Я говорил о народном творчестве туркменского народа, стараясь интонацией и жестами привлечь к себе внимание класса.
И все было бы хорошо, не улавливай я на себе взгляд нарушителя, который следил за мной, как барс за зайцем.
До окончания урока оставалось десять минут. Их я оставил на вопросы и ответы…
Прозвенел звонок. Если сказать честно, его больше ждал я, чем ученики. Направляясь к двери, я чувствовал, что у меня дрожат ноги.

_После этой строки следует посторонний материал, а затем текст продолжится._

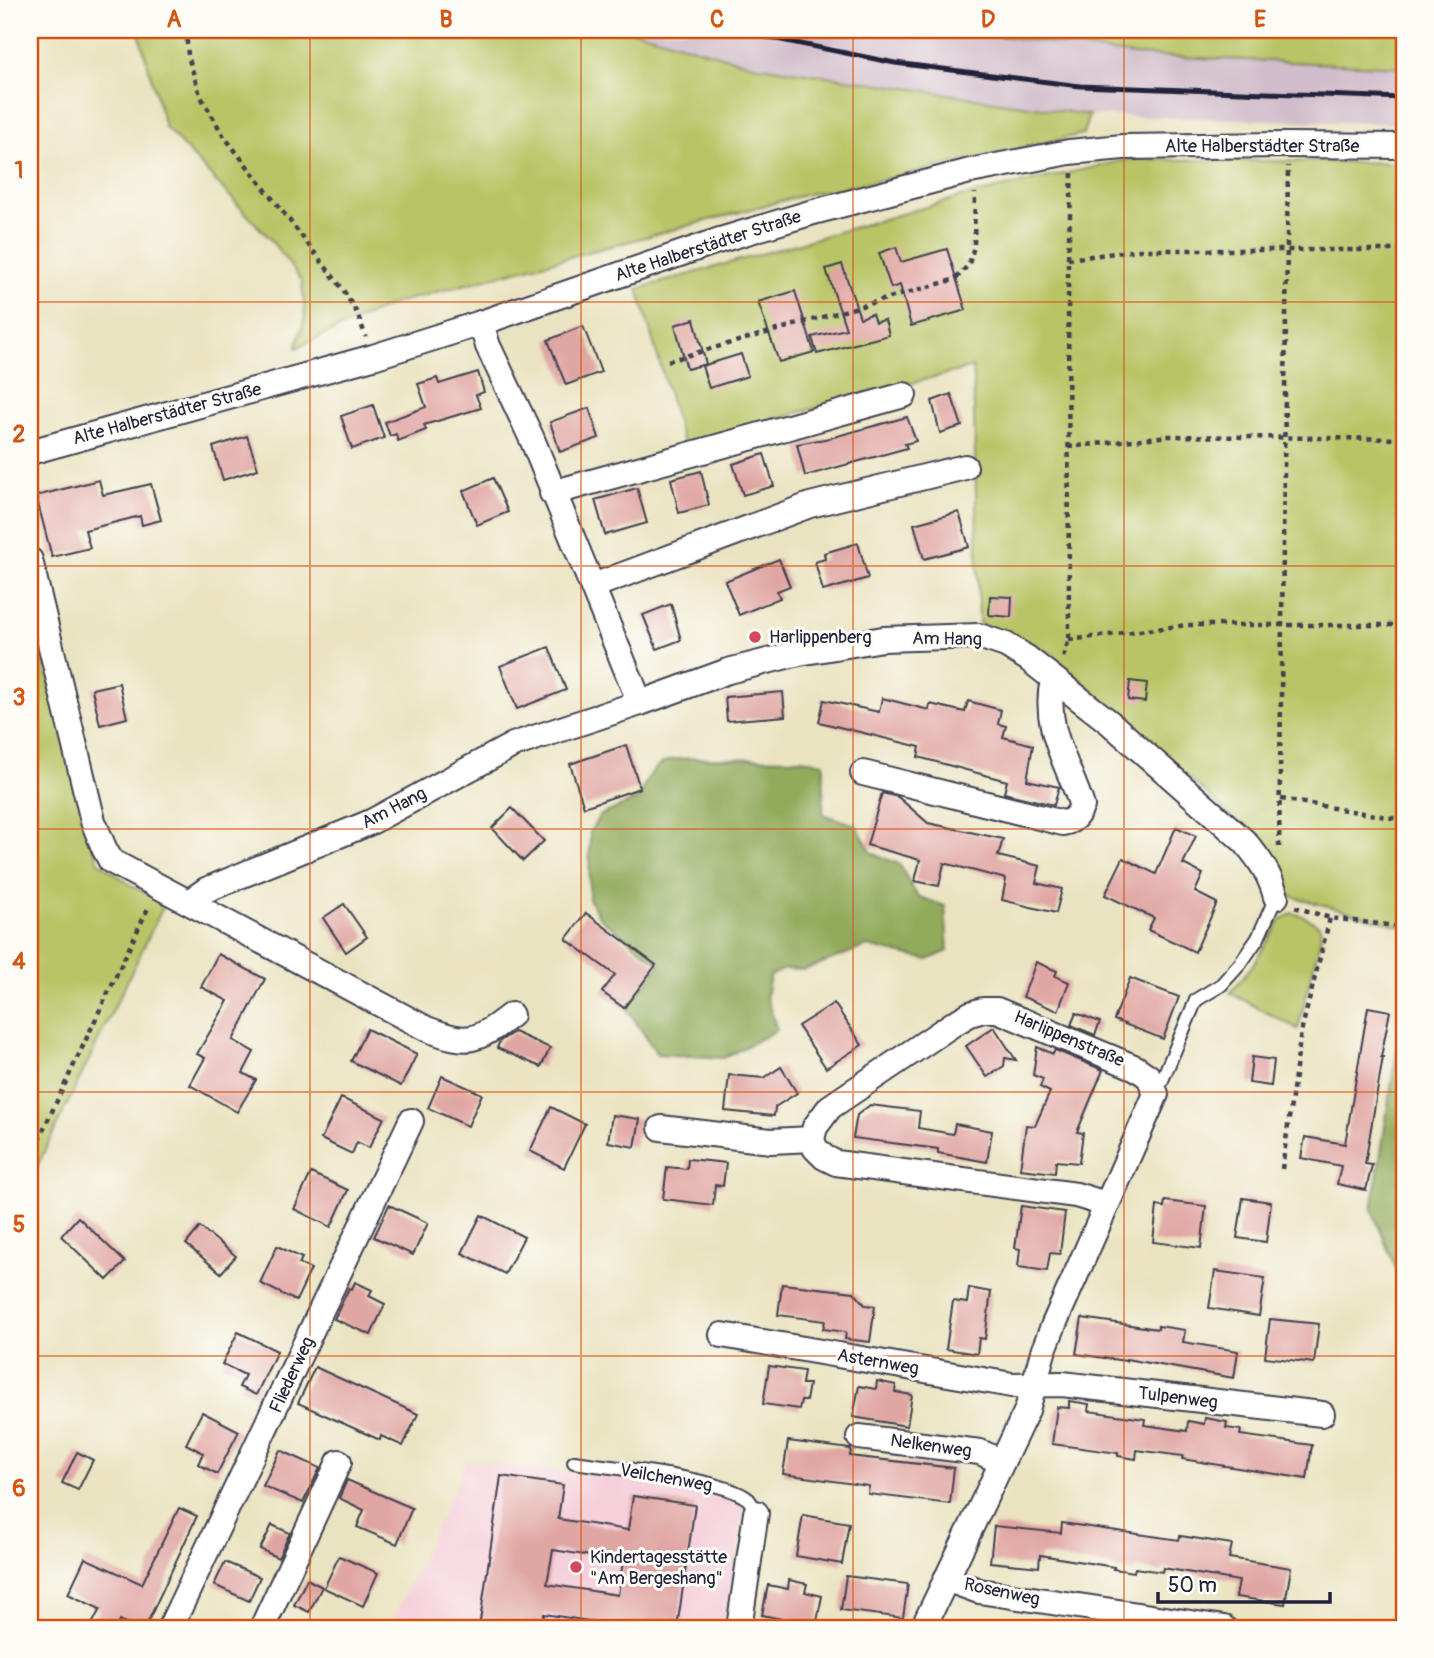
<svg xmlns="http://www.w3.org/2000/svg" width="1434" height="1658" font-family="Pangolin,sans-serif">
<style>
.built{fill:#f5cfda}
.industrial{fill:#d1bdcb}
.green{fill:#b9c466;stroke:#6e7350;stroke-width:2}
.forest{fill:#92aa5b;stroke:#5a664b;stroke-width:2}
.building{fill:#e0a6a3;fill-rule:evenodd}
.lines{fill:none;stroke-linecap:round;stroke-linejoin:round}
.lane-casing{stroke:#403f4f;stroke-width:16}
.street-casing{stroke:#403f4f;stroke-width:28}
.path{stroke:#403f4f;stroke-width:4.5;stroke-dasharray:5 5;stroke-linecap:butt}
.lane{stroke:#fff;stroke-width:12}
.street{stroke:#fff;stroke-width:24}
.rail{stroke:#22223b;stroke-width:5}
.grid{fill:none;stroke:#d45411;stroke-width:2;stroke-opacity:0.55}
.poi-dot{fill:#d1495b;stroke:#fdfcf7;stroke-width:2.5}
.labels{text-anchor:middle;dominant-baseline:central;stroke-width:6;stroke-linejoin:round;paint-order:stroke}
.street-label{font-size:18px;fill:#22223b;stroke:#fdfcf7}
.poi-label{font-size:18px;fill:#22223b;stroke:#fdfcf7;text-anchor:start}
.neatline{fill:none;stroke:#d45411;stroke-width:2.5}
.grid-label{font-size:23px;text-anchor:middle;font-weight:bold;fill:#d45411}
</style>
<rect width="100%" height="100%" fill="#fdfcf7"/>
<filter id="ink" filterUnits="userSpaceOnUse"><feTurbulence type="fractalNoise" baseFrequency=".0143" numOctaves="2"/><feDisplacementMap in="SourceGraphic" scale="14" xChannelSelector="R" yChannelSelector="G"/><feConvolveMatrix kernelMatrix="1 2 1 2 8 2 1 2 1" color-interpolation-filters="sRGB"/></filter>
<filter id="wash" filterUnits="userSpaceOnUse"><feTurbulence type="fractalNoise" baseFrequency=".00686" numOctaves="4" result="noise"/><feDisplacementMap in="SourceGraphic" scale="28" xChannelSelector="R" yChannelSelector="G"/><feGaussianBlur stdDeviation="1.57" result="paint"/><feColorMatrix in="noise" values="0 0 0 0 0 0 0 0 0 0 0 0 0 0 0 0 0 1.4 0 .05"/><feComposite in="paint" operator="in"/></filter>
<g filter="url(#wash)">
<rect width="100%" height="100%" fill="#eae3c1"/>
<path class="built" d="M467 1460 704 1489 744 1506 725 1628H389Z"/>
<path class="industrial" d="M632 30H955L1133 55 1404 67V124L1089 115 759 67Z"/>
<g class="green">
<path d="M138 30H632L753 65 1089 115 1083 134 864 184 808 194 395 303 296 348 305 317 302 281 270 239 165 127Z"/>
<path d="M955 30H1404V67L1133 55Z"/>
<path d="M1130 159 1404 163V927L1290 896 1271 852 1051 653 979 623 973 367 683 443 638 289 961 197Z"/>
<path d="M30 608 98 861 132 886 165 903 30 1181Z"/>
<path d="M1292 913C1303 915 1312 919 1320 927L1321 936 1298 1029 1230 993 1253 965 1281 920Z"/>
</g>
<g class="forest">
<path d="M711 758 802 759 824 763 823 814 856 825 872 853 899 864 917 896 945 906 948 951 928 960 867 946 804 970 784 969 770 976 766 996 777 1030 724 1058 657 1054 627 1008 660 964 600 918 589 899 590 831 601 815 638 799C657 754 666 759 711 758Z"/>
<path d="M1404 1003V1289L1372 1210Z"/>
</g>
<g id="blocks">
<g class="building">
<path d="M896 247 901 262 947 249 966 310 911 326 900 285 891 288 879 253Z"/>
<path d="M842 264 860 318 872 314 875 322 885 320 889 335 817 354 812 337 846 329 826 269Z"/>
<path d="M795 291 814 352 779 362 758 302Z"/>
<path d="M694 319 706 364 687 369 675 325Z"/>
<path d="M583 326 601 372 566 385 548 340Z"/>
<path d="M741 354 748 376 709 388 702 366Z"/>
<path d="M478 372 484 392 476 395 481 408 424 425 426 430 398 441 396 434 390 436 385 422 426 407 418 384 437 378 439 384Z"/>
<path d="M951 394 962 426 940 433 932 401Z"/>
<path d="M373 405 384 438 352 449 341 416Z"/>
<path d="M589 408 599 438 560 452 550 422Z"/>
<path d="M907 417 916 441 905 444 907 448 805 476 797 444 830 438Z"/>
<path d="M247 436 258 469 223 480 213 447Z"/>
<path d="M764 454 774 486 743 495 733 464Z"/>
<path d="M701 471 709 505 679 513 671 479Z"/>
<path d="M493 478 508 512 477 525 463 491Z"/>
<path d="M99 480 103 495 151 484 161 520 142 525 140 516 85 530 90 548 52 557 36 496Z"/>
<path d="M637 488 647 523 605 535 595 500Z"/>
<path d="M959 512 969 547 924 559 914 524Z"/>
<path d="M858 543 868 578 823 591 815 562 825 559 824 553Z"/>
<path d="M779 559 790 586 777 591 780 598 739 615 725 581Z"/>
<path d="M990 596 1012 597 1011 617 989 615Z"/>
<path d="M671 604 681 640 657 649 643 615Z"/>
<path d="M549 647 566 690 517 709 500 666Z"/>
<path d="M1130 681 1147 683 1145 702 1128 700Z"/>
<path d="M119 683 127 718 100 725 92 689Z"/>
<path d="M783 692 785 716 727 721 725 697Z"/>
<path d="M882 698 929 710 930 704 965 712 968 701 1001 710 998 724 1006 726 1003 737 1033 745 1027 780 1059 787 1054 805 1004 793 1007 781 918 757 920 747 819 722 824 700 879 712Z"/>
<path d="M626 745 640 788 584 807 570 764Z"/>
<path d="M882 793 898 797 928 823 1003 839 998 856 1040 866 1036 883 1062 889 1056 913 1002 900 1006 879 944 863 939 886 915 881 920 860 867 845Z"/>
<path d="M512 808 544 841 523 861 492 828Z"/>
<path d="M1176 827 1196 836 1183 864 1203 874 1195 892 1217 903 1195 952 1148 930 1154 918 1105 895 1123 858 1156 874Z"/>
<path d="M344 904 367 937 346 952 323 918Z"/>
<path d="M586 913 656 965 624 1008 602 992 615 975 566 939Z"/>
<path d="M218 954 265 979 233 1040 254 1052 243 1073 256 1080 237 1112 190 1085 205 1058 197 1054 228 1001 201 987Z"/>
<path d="M1036 962 1057 971 1055 976 1069 982 1058 1011 1023 997Z"/>
<path d="M1130 978 1179 997 1163 1039 1114 1020Z"/>
<path d="M834 1003 862 1045 826 1068 798 1026Z"/>
<path d="M1368 1007 1390 1011 1381 1057H1383L1365 1164 1372 1165 1366 1190 1337 1184 1341 1166 1301 1158 1305 1137 1345 1144Z"/>
<path d="M1076 1013 1100 1022 1095 1035 1071 1025Z"/>
<path d="M994 1027 1016 1060 1005 1058 1004 1066 987 1077 966 1046Z"/>
<path d="M367 1029 417 1054 401 1086 351 1061Z"/>
<path d="M514 1032 550 1048 541 1067 497 1048 500 1041Z"/>
<path d="M1037 1047 1053 1054 1055 1050 1103 1070 1077 1132 1083 1133 1079 1163 1056 1161 1055 1173 1020 1169 1026 1125 1035 1126 1050 1092 1040 1087 1043 1079 1033 1075Z"/>
<path d="M1252 1057 1274 1060 1271 1086 1249 1083Z"/>
<path d="M781 1067 797 1093 775 1107 774 1116 725 1111 729 1075 764 1078Z"/>
<path d="M442 1076 482 1094 468 1126 428 1108Z"/>
<path d="M341 1098 384 1118 369 1148 357 1142 352 1154 321 1139Z"/>
<path d="M870 1105 920 1111 918 1128 953 1134 955 1124 992 1131 987 1162 938 1153V1149L853 1138 857 1115Z"/>
<path d="M551 1107 585 1124 564 1168 530 1151Z"/>
<path d="M612 1115 640 1119 635 1147 608 1142Z"/>
<path d="M688 1159 726 1163 723 1186 715 1185 713 1205 663 1199 667 1167 687 1169Z"/>
<path d="M311 1173 348 1190 331 1227 294 1209Z"/>
<path d="M1243 1198 1271 1202 1266 1242 1237 1238Z"/>
<path d="M1165 1201 1206 1206 1201 1248 1153 1242 1157 1206 1164 1207Z"/>
<path d="M389 1205 428 1223 413 1255 374 1237Z"/>
<path d="M1021 1206 1065 1212 1060 1254 1050 1253 1047 1271 1018 1267 1020 1249 1015 1248Z"/>
<path d="M481 1215 524 1237 505 1274 462 1253Z"/>
<path d="M78 1217 125 1262 107 1280 61 1236Z"/>
<path d="M200 1227 236 1256 221 1273 186 1244Z"/>
<path d="M277 1246 302 1258 299 1264 311 1269 296 1301 260 1283Z"/>
<path d="M1215 1271 1265 1278 1259 1316 1209 1308Z"/>
<path d="M355 1282 372 1290 369 1296 385 1304 371 1335 334 1319 349 1288 352 1289Z"/>
<path d="M782 1284 854 1292 865 1305 875 1306 870 1342 845 1339 846 1332 823 1329 825 1321 778 1315Z"/>
<path d="M969 1288 991 1292 985 1339 979 1338 977 1354 946 1349 953 1301 967 1303Z"/>
<path d="M1082 1318 1158 1329V1326L1185 1330 1183 1342 1238 1351 1234 1378 1126 1359V1361L1076 1354Z"/>
<path d="M1270 1319 1319 1324 1314 1363 1265 1357Z"/>
<path d="M238 1332 277 1351 256 1395 239 1387 245 1375 222 1364Z"/>
<path d="M769 1366 804 1371 802 1384H809L806 1401H801L799 1409 763 1404Z"/>
<path d="M315 1367 418 1414 403 1446 381 1436 380 1440 298 1403Z"/>
<path d="M877 1381 896 1385 895 1392 912 1395 907 1426 853 1417 859 1386 876 1389Z"/>
<path d="M1069 1401 1089 1404 1088 1411 1145 1419 1144 1425 1187 1431 1188 1421 1204 1424 1205 1418 1227 1422 1226 1428 1241 1430 1240 1435 1312 1445 1307 1479 1182 1459 1183 1456 1137 1450 1136 1459 1118 1456V1453L1052 1444 1057 1407 1069 1408Z"/>
<path d="M202 1412 239 1431 217 1474 198 1464 203 1453 186 1444Z"/>
<path d="M788 1441 851 1449 850 1456 954 1468 950 1504 868 1494 869 1486 783 1474Z"/>
<path d="M280 1450 320 1468 303 1503 263 1486Z"/>
<path d="M77 1452 93 1460 78 1490 62 1483Z"/>
<path d="M501 1476 563 1485 558 1519 628 1530 633 1496 695 1505 677 1628H613L614 1625 544 1614 542 1628H479ZM553 1550 623 1561 618 1595 547 1584Z"/>
<path d="M347 1480 412 1508 397 1544 357 1527 364 1510 339 1498Z"/>
<path d="M179 1508 197 1516 145 1628H137L120 1620 117 1628H90L100 1609 68 1594 85 1558 142 1584Z"/>
<path d="M803 1515 849 1523 842 1564 796 1556Z"/>
<path d="M1062 1523 1179 1540 1180 1536 1232 1544 1229 1558 1291 1568 1285 1604 1236 1597 1239 1581 1163 1568 1162 1572 1135 1568 1134 1572 1113 1569 1114 1567 1040 1555 1039 1567 990 1562 994 1526 1061 1533Z"/>
<path d="M272 1525 290 1533 278 1558 260 1549Z"/>
<path d="M339 1556 378 1573 363 1606 324 1588Z"/>
<path d="M225 1562 260 1577 249 1601 214 1585Z"/>
<path d="M846 1576 908 1584 903 1618 841 1610Z"/>
<path d="M307 1579 322 1587 309 1612 294 1605Z"/>
<path d="M789 1580 807 1584 805 1592 822 1596 816 1626 762 1615 768 1585 788 1589Z"/>
</g>
</g>
</g>
<g filter="url(#ink)">
<use href="#blocks" fill-opacity="0" stroke="#403f4f" stroke-width="2"/>
<g class="lines">
<g class="lane-casing">
<g id="lane">
<path d="M1157 1092 1196 1000 1221 985 1240 964 1258 938 1276 897"/>
<path d="M574 1462C612 1468 722 1478 748 1499 752 1503 753 1508 756 1513"/>
</g>
</g>
<g class="street-casing">
<g id="street">
<path d="M481 323 488 346 532 439 640 703"/>
<path d="M30 452 373 357 481 323 717 241 810 213 970 171 1069 152 1123 147 1287 145 1404 146"/>
<path d="M552 493 904 395"/>
<path d="M30 560 93 821 104 848 111 861 427 1029C469 1045 476 1042 511 1015"/>
<path d="M593 586 810 505 965 467"/>
<path d="M863 773 1063 823C1074 821 1077 816 1082 806 1068 763 1042 727 1053 680"/>
<path d="M189 902 206 890 371 822 513 745 640 703 728 671 799 653 883 639 979 636 1006 645 1027 658 1109 722 1245 842C1260 860 1270 874 1276 897"/>
<path d="M661 1128 771 1141 812 1139"/>
<path d="M722 1335 1012 1385 1062 1384 1322 1414"/>
<path d="M859 1437 980 1452 1002 1462"/>
<path d="M946 1579 979 1591 1224 1628"/>
<path d="M170 1628 411 1121"/>
<path d="M262 1628 339 1462"/>
<path d="M739 1628 756 1513"/>
<path d="M923 1628 1027 1410 1043 1352 1054 1324 1156 1094 1149 1077 1136 1068 997 1010H983L970 1014 953 1024 830 1107 815 1127 812 1139 815 1148 824 1157 836 1163 1076 1195 1106 1204"/>
</g>
</g>
<g class="path">
<path d="M186 30 188 56 200 95 223 135 342 288 357 313 366 337"/>
<path d="M1068 259 1139 250H1404"/>
<path d="M668 361 956 279 969 264 974 246 975 193"/>
<path d="M1068 447 1169 436 1404 439"/>
<path d="M1069 640 1187 625H1404"/>
<path d="M1063 657 1069 640 1068 259 1072 173"/>
<path d="M30 712 38 694"/>
<path d="M1281 799 1404 820"/>
<path d="M1279 847 1288 166"/>
<path d="M1295 907 1330 918 1404 927"/>
<path d="M30 1158 149 906"/>
<path d="M1282 1169 1301 1032 1330 918"/>
</g>
<use href="#lane" class="lane"/>
<use href="#street" class="street"/>
<path class="rail" d="M732 30 895 63 1080 86 1404 98"/>
</g>
</g>
<path class="grid" d="M310 30V1628M581 30V1628M853 30V1628M1124 30V1628M30 302H1404M30 566H1404M30 829H1404M30 1092H1404M30 1356H1404"/>
<g class="poi-dot">
<circle cx="755" cy="637" r="7"/>
<circle cx="576" cy="1567" r="7"/>
</g>
<g class="labels">
<g class="street-label">
<text x="1262" y="146">Alte Halberstädter Straße</text>
<text transform="translate(708 246) rotate(-18)">Alte Halberstädter Straße</text>
<text transform="translate(167 414) rotate(-15)">Alte Halberstädter Straße</text>
<text transform="translate(947 639) rotate(1)">Am Hang</text>
<text transform="translate(394 808) rotate(-27)">Am Hang</text>
<text transform="translate(1069 1039) rotate(23)">Harlippenstraße</text>
<text transform="translate(878 1362) rotate(10)">Asternweg</text>
<text transform="translate(292 1375) rotate(-65)">Fliederweg</text>
<text transform="translate(1178 1398) rotate(7)">Tulpenweg</text>
<text transform="translate(931 1446) rotate(8)">Nelkenweg</text>
<text transform="translate(666 1478) rotate(10)">Veilchenweg</text>
<text transform="translate(1002 1592) rotate(12)">Rosenweg</text>
</g>
<g class="poi-label">
<text x="769" y="637">Harlippenberg</text>
<text x="590" y="1557">Kindertagesstätte<tspan x="590" dy="21">"Am Bergeshang"</tspan></text>
</g>
</g>
<rect width="1434" height="1658" fill="none" stroke="#fdfcf7" stroke-width="77"/>
<path d="M1158 1592v10h172v-10" fill="none" stroke="#22223b" stroke-width="3.5"/>
<text x="1168" y="1592" font-size="21" fill="#22223b" stroke="#fdfcf7" stroke-width="5" paint-order="stroke">50 m</text>
<rect x="38" y="38" width="1358" height="1582" class="neatline"/>
<g class="grid-label">
<text x="174" y="27">A</text>
<text x="446" y="27">B</text>
<text x="717" y="27">C</text>
<text x="988" y="27">D</text>
<text x="1260" y="27">E</text>
<text x="19" y="178">1</text>
<text x="19" y="442">2</text>
<text x="19" y="705">3</text>
<text x="19" y="969">4</text>
<text x="19" y="1232">5</text>
<text x="19" y="1496">6</text>
</g>
</svg>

Вышел в коридор и столкнулся с Адамом Гуловичем.
— Извините, — сказал старый учитель. — Я немного волновался за вас. И решил быть рядом на всякий случай. Благо оказался свободным от уроков. Вижу, у вас все прошло нормально. Поздравляю. Я очень доволен, очень!
Старик взял меня под руку и повел к учительской.
— Будь жив ваш отец, он бы вами гордился!
И я вдруг понял, что старый учитель чего-то не договаривает, что у него есть какая-то тайна!
— Ах, как меня мучает давление, — пожаловался он.
Ночью мне приснилось, что я снова нахожусь в диспансере. Психиатр, Адам Гулович, разговаривая со мной, очень вежливо поздравил с первыми успехами в интернате, взял со стола ключи, открыл дверь кабинета и вывел в коридор. "Иди, дорогой, иди". Прямо у порога начиналась широкая, беспредельная степь. Я не знал, куда мне идти, оглянулся назад: ни двери, ни Гуль-ага, ни диспансера. Впереди тоже простиралась пустынная степь. Что это могло значить?
Я проснулся в холодном поту, включил бра.
На дворе бушевал ветер. В окно скреблась ветка урючн-ны. На крыше стучал лист железа, сорванный ураганом.
Я посмотрел на полки с книгами. Они стояли одна к одной, как солдаты в строю: "Махтумкули", "Поднятая целина", "Решающий шаг", "Война и мир", "Петр Первый". Вспомнился Гуль-ага в белом халате, диспансер. Не гася света, я по глаза накрылся одеялом и стал считать, чтобы успокоиться.
— Раз, два, три… девять, десять. — И вот я готов — отключился. Ни тебе цветных карандашей, ни патронов, ни широкой пустынной степи…
Как ни странно, мне удалось спокойно уснуть.
Осень все глубже. Вес больше отдает золотом кокон солнца. Недавно мне стало известно, что, оказывается, это не я отказался от обязанностей классного руководителя, а так в последнюю минуту решила дирекция, имея какие-то свои замыслы. И какую-то роль в этом сыграло мнение Адама Гуловича.
Не прошло и двух месяцев с начала моей работы, как по интернату прошел слух о том, что старый учитель собирается на пенсию. Мне стало очень жаль, что так случилось, ибо какая-то ниточка, тянувшаяся к моему сердцу от первой с ним встречи, не обрывалась, натягивалась все туже и туже. Я все это время ожидал от старика чего-то странного, неожиданного. И это напряжение не проходило.